▶ _TASK DESCRIPTION_
Write the next part of the article about Savita Doke's effort to pay for an MBA, picking up after its last sentence.

▶ _EXTRACT TO READ_

Savita Doke's father goes door-to-door buying old pieces of cloth. Her mother is a scrap-picker in Kandivali, Mumbai and her eldest sister is a hospital maid. This is the daily grind of Savita's family, a family that hopes to see her become the first member to earn an MBA degree.
Between them, her parents earn less than $2 a day. They have been scrap-pickers for over 25 years. Savita's story is remarkable. The 22-year-old has had to work extremely hard in the face of adversity to pursue a business education.
Her parents couldn't support her tuition; she had to work in a pizza outlet, earning the equivalent of around $72 per month. That sounds impossibly low, but the truth is that she was earning much more than many citizens in India, and considerably more than her parents.
Last week, President Barack Obama called on Congress to raise the federal minimum wage, with a bill that would increase the current $7.25 wage to $10.10. But India has hundreds of different minimum wage policies, varying from state-to-state and sector-to-sector.
According to paycheck.in, India's National Floor Level of Minimum Wage was recently raised – to just $1.84 per day.
For most MBAs, financing MBA tuition is a key consideration. But for Savita, it’s an altogether more arduous task.
She was brought up in Khar, Northern India, with five siblings, one of whom is a widow with two children; Savita lives with her in Kandivali and helps look after the kids.
She completed a Secondary School Certificate (SSC) - the public examination taken in some states in India, similar to GCSE qualifications in the UK - and her parents granted her permission to continue studying, if she could finance it on her own.
She went on to get her Higher Secondary School Certificate, before taking a year out of education to raise funds to attend university, graduating from LN Degree College in Hyderabad with a Computer Application degree.
Her finances were running dry at that point but it didn't stop her from pursuing an MBA. Both of Savita's sisters couldn't complete their education, and while her brother recently graduated from university, Savita will be the first person in her family to complete a Masters.
"While most people go for arts, science or commerce, I decided to pursue my bachelor’s degree in Computer Application," she told mid-day.com. Yet to finance even a relatively low-cost MBA, she needs 50,000 rupees.
"I felt I should get a master’s degree that will help me get a better job. I researched and decided to pursue my MBA in marketing. I got a scholarship under SC quota, and I have to pay only half of the 50,000 fees. I somehow managed to pay 25,000 for the first year, but I still have to pay for my second year," Savita added.
At top schools in the US, MBAs can pay upwards of $60,000 per year for a business education, although this varies significantly depending on the quality and size of the institution you attend.
There are high MBA ranking schools in India, such as the Indian Institute of Management, Ahmedabad and the Indian School of Business - which are both considered among the top-50 programs world-wide. But there are also many smaller b-schools in the country which offer MBA degrees for a fraction of the price.

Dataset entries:
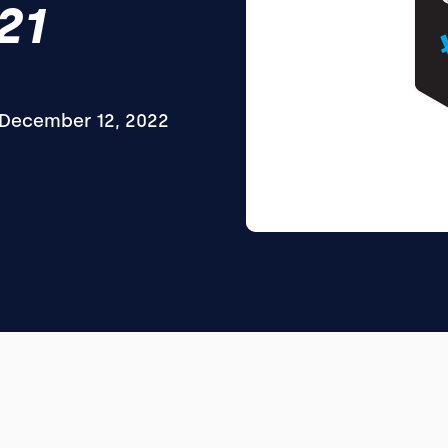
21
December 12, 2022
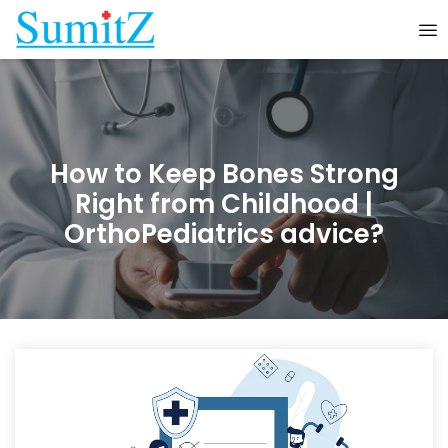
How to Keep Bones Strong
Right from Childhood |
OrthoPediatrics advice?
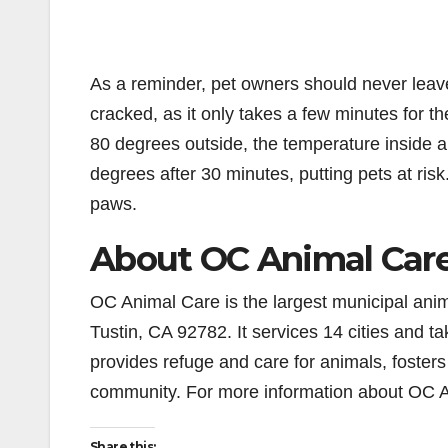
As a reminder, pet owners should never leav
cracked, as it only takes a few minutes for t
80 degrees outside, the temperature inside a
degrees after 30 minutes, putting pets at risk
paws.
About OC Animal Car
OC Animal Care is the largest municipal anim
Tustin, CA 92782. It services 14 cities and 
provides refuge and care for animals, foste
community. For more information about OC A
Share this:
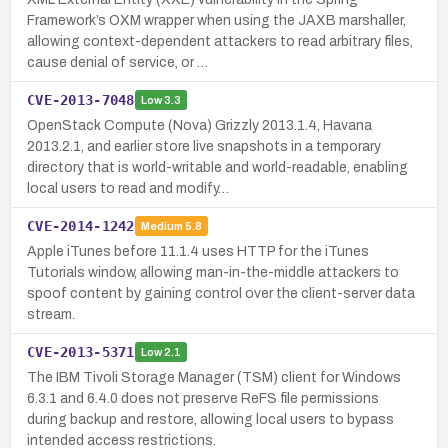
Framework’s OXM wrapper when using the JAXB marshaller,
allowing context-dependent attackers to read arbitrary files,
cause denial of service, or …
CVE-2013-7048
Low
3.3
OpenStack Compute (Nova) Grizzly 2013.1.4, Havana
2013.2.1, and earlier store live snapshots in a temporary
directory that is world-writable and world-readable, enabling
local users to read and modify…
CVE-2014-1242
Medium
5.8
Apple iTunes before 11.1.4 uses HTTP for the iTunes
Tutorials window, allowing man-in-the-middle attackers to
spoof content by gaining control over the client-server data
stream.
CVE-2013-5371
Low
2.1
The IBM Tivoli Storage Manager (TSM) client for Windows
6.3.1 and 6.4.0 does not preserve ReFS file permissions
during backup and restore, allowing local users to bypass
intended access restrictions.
--
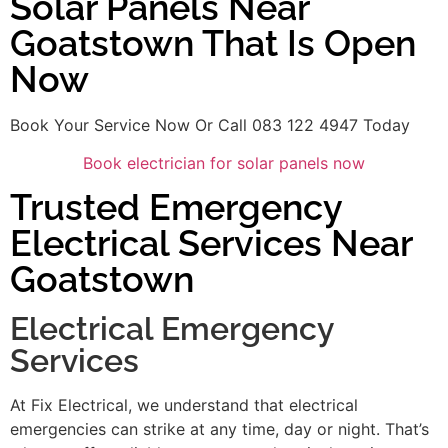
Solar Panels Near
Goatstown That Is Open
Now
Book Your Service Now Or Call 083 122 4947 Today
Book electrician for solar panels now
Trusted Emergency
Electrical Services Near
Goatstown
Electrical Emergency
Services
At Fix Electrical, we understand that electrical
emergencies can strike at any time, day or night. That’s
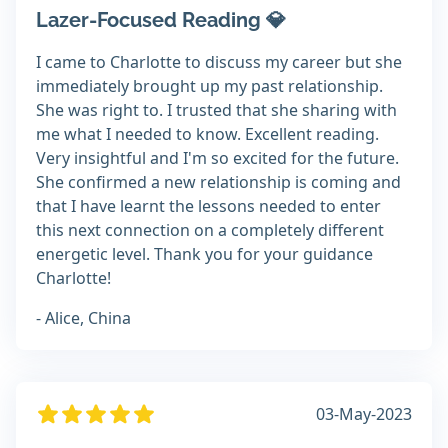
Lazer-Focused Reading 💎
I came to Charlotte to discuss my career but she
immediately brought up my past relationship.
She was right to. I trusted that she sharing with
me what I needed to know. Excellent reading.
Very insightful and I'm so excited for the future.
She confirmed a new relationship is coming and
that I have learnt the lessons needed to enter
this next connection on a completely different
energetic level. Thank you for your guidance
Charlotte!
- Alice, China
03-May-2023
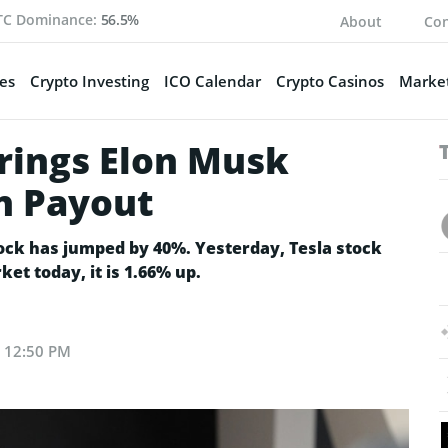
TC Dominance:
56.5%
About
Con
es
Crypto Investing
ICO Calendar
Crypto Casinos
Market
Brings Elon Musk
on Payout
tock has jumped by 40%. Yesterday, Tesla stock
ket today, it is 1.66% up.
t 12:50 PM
--
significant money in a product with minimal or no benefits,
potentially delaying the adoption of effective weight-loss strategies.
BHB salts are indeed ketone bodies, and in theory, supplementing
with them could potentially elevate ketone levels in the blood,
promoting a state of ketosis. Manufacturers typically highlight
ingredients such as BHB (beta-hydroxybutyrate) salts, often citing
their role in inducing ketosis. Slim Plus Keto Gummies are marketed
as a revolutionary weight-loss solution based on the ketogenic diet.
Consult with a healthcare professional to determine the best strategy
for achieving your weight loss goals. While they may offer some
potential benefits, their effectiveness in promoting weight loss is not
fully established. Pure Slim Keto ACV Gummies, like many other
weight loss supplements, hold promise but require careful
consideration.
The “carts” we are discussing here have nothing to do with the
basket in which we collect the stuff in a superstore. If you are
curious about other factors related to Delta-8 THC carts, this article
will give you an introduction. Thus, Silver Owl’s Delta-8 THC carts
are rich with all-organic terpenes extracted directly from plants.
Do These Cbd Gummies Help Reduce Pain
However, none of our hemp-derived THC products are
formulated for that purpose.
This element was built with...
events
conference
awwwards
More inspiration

▶ _WRITTEN RESPONSE_
The reality is that, even when - or if - Savita gets her MBA, she will be earning a much smaller salary than other graduates around the world, even though not so long ago, Indian graduates could expect to leave university and walk into top jobs.
India has one of the largest youth populations in the world. But after spending thousands of dollars on business courses, many are finding that tough economic times have taken their toll on their job prospects.
In 2012, the average pay offered to students from IIM Ahmedabad - India's top-ranked school - was $25,000.
Hundreds of thousands of students take the common admission test (CAT) to get into Indian b-schools. But less than 5 per cent make it.
The Graduate Management Admission Council (GMAC) reported last year, in an employment report, that Indian citizens who graduated from full-time two-year MBA programs had a starting salary of just $34,988 - significantly lower than GMAC's US-grad estimate of $90,000. Europeans are paid even more.
Savita has just two months to pay the rest of her fees, and if she doesn't, she won't be able to take her next set of exams. But she says her institute has been "very encouraging", and is confident that she will find employment.
"They allow students to pursue internships and I have given interviews in three or four companies. However, I haven’t received any feedback as yet. I am proud of my parents and their profession, and don’t think that disclosing my family’s background will be an obstacle in getting a job," she said.
Savita's mother, Leela Doke, said she is an inspiration to her younger siblings. "With no education, my husband and I have been working as scrap-pickers for the past 25 years. We are happy that our youngest daughter has worked so hard for her education," she said.
"Taking her example, my sons have also decided to continue their higher education. I hope she is able to change her life and future.”